Problem requirements. Below are lines of data; restate word for word those running from the line containing "left wrist: (283, 79)" to the line containing "left eye: (214, 75)", inclusive, and no others.

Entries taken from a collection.

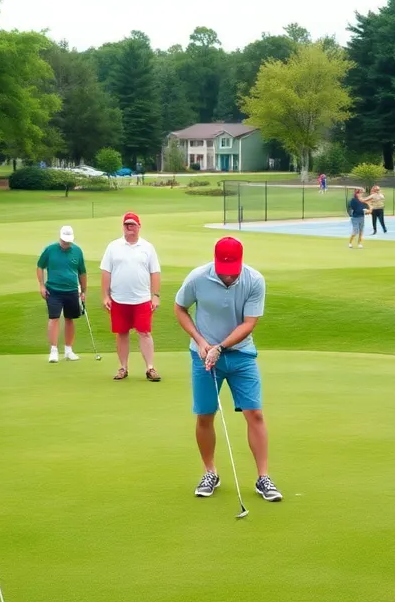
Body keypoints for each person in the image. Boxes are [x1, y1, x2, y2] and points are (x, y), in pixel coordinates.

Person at [174, 236, 282, 503]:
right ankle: (210, 472)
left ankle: (263, 478)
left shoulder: (254, 280)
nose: (229, 276)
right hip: (203, 356)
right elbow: (180, 308)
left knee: (255, 413)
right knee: (205, 415)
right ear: (215, 261)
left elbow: (249, 323)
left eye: (233, 270)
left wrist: (219, 347)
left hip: (241, 355)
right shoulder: (198, 278)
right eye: (224, 270)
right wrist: (201, 342)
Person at [100, 212, 162, 381]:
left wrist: (155, 296)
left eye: (133, 225)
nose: (130, 228)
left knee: (145, 332)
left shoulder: (147, 248)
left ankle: (150, 368)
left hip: (141, 298)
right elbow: (106, 272)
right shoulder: (113, 246)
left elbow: (155, 273)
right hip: (119, 299)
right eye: (127, 225)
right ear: (123, 227)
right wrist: (105, 296)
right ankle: (123, 367)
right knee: (121, 333)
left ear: (139, 227)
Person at [37, 224, 87, 363]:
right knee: (54, 318)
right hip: (53, 290)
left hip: (72, 290)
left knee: (70, 319)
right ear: (60, 237)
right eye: (64, 240)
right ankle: (53, 351)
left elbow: (82, 272)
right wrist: (41, 285)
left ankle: (68, 350)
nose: (66, 243)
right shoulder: (50, 250)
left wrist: (83, 291)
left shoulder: (77, 251)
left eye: (68, 241)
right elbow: (40, 266)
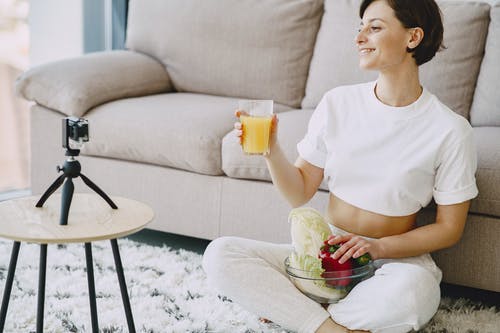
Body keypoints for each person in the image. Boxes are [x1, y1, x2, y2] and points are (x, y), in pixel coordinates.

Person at [202, 0, 479, 332]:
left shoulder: (449, 129)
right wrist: (271, 150)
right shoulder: (338, 103)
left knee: (412, 296)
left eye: (374, 27)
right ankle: (333, 324)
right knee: (221, 254)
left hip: (394, 261)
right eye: (359, 27)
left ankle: (305, 313)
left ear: (413, 37)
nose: (360, 37)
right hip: (323, 258)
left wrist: (378, 248)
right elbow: (299, 191)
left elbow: (449, 228)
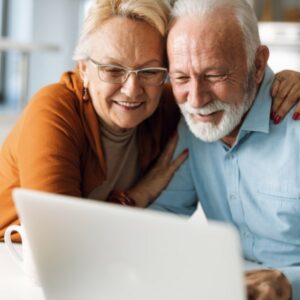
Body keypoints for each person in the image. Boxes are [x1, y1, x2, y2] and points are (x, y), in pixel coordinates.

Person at [0, 0, 298, 243]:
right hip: (17, 256)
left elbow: (223, 80)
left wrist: (283, 79)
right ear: (83, 71)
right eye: (112, 69)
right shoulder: (54, 113)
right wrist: (138, 195)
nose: (132, 89)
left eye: (150, 71)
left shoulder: (174, 105)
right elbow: (60, 242)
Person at [142, 0, 300, 299]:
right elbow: (160, 219)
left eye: (214, 75)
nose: (197, 99)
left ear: (257, 65)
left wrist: (289, 283)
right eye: (181, 78)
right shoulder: (195, 126)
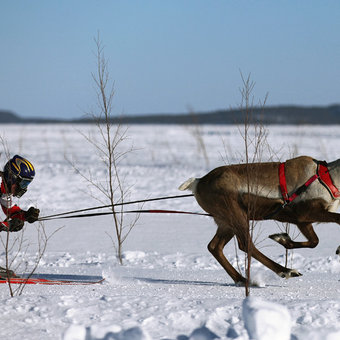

Exercise answer.
left wrist: (283, 79)
right ear: (83, 71)
right eye: (112, 69)
right shoulder: (54, 113)
right wrist: (138, 195)
nose: (132, 89)
left eye: (150, 71)
left shoulder: (174, 105)
right elbow: (60, 242)
Person at [142, 0, 300, 299]:
right elbow: (160, 219)
left eye: (214, 75)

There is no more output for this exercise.